### [課題一覧]
A. 以下の折り畳み式シートに関する本文抜粋によると、本発明の目的は何ですか。
B. 以下の折り畳み式シートに関する本文抜粋を、最後の文に続けて書き継いでください。

═════ 本文抜粋

従来、このような分野の技術として、特開2002−240607号公報がある。この公報に記載された折り畳み式シートは、シートクッションフレームとフロアとをリンク部を介して連結している。そして、リンク部を倒すことにより、シートクッションをフロア収容部内に落とし込んで、シートを床下に格納するようにしている。このような構成によって、シートバックとデッキ面とを略同一の高さにして、荷室の拡大を図っている。
特開2002−240607号公報
しかしながら、前述した従来の折り畳み式シートには、次のような課題が存在している。すなわち、シートバックとデッキ面とを略同一の高さにして、荷室の拡大を図るために、シートの真下には、フロア収容部が凹部として形成されるので、この部分にゴミや水が溜まる虞がある。また、前述したシートは、シートクッションのクッション厚がそのまま維持されているので、シート自体の更なる薄型化を図るものではない。
本発明は、シートクッション自体の薄型化を可能にした折り畳み式シートを提供することを目的とする。
本発明に係る折り畳み式シートは、シートバックがシートクッション側に折り畳まれ、シートクッションがフロア上に倒れ込むように構成された折り畳み式シートにおいて、シートクッションに設けられて、フロア側に位置する下側シートクッションフレームと、シートクッションに設けられて、下側シートクッションフレームの上方に位置する上側シートクッションフレームと、上側シートクッションフレームと下側シートクッションフレームとを連結する第1のリンク部と、シートバックに設けられて、下側シートクッションフレームに向けて倒れる回動自在なシートバックフレームと、シートバックフレームの下端と第1のリンク部とを連結する第2のリンク部とを備え、シートバックフレームの倒れ込みによって上側シートクッションフレームが下側シートクッションフレームに向けて沈み込むことを特徴とする。
この折り畳み式シートにおいては、シートバックを倒すことで、第2のリンク部を介して第1のリンク部が回動を開始し、これによって、上側シートクッションフレームが下側シートクッションフレームに向けて沈み込むように移動する。従って、シートバックを倒しながら、上側シートクッションフレームと下側シートクッションフレームとの間隔を狭くすることができ、その結果としてシートクッション自体の薄型化が図られることになる。このことは、折り畳み式シートの薄型化を促進させるものである。

══════════
═════ 提供レコード

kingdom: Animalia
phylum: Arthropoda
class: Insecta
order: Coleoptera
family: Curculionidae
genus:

══════════

### [解答結果]
A. シートクッション自体の薄型化を可能にした折り畳み式シートを提供することです。

B.
また、下側シートクッションフレームとフロアとを連結する第3のリンク部を更に備え、下側シートクッションフレームがフロアに向けて倒れ込むと好適である。このような構成をセカンドシート又はサードシートに採用すると、シート折り畳み後において、シートバックの背面と荷室の床面との高さを揃えることができ、上側シートクッションフレームの沈み込みと相俟って、荷室の床面を低く設定することができ、荷室における高さ方向の拡大化が達成される。
本発明によれば、シートクッション自体の薄型化を可能にする。
以下、図面を参照しつつ本発明に係る折り畳み式シートの好適な実施形態について詳細に説明する。
図1に示すように、折り畳み式シート1は、硬質樹脂カバーGによって覆われたシートクッション4を有し、このシートクッション4に設けられたシートクッションフレーム7は、車体のフロアF側に位置する下側シートクッションフレーム5と、下側シートクッションフレーム5の上方に位置してクッション材Pにより被覆された上側シートクッションフレーム6とからなる。更に、このシート1は、前面がクッション性を有して背面及び側面が硬質樹脂からなるシートバック2を具備し、このシートバック2内にはシートバックフレーム3が内蔵されている。また、シートバックフレーム3の下端は、下側シートクッションフレーム5の後端に固定されたヒンジブラケット8に対して枢軸9を介して取り付けられている。これにより、シートバック2をシートクッション4に向けて折り畳むことができる。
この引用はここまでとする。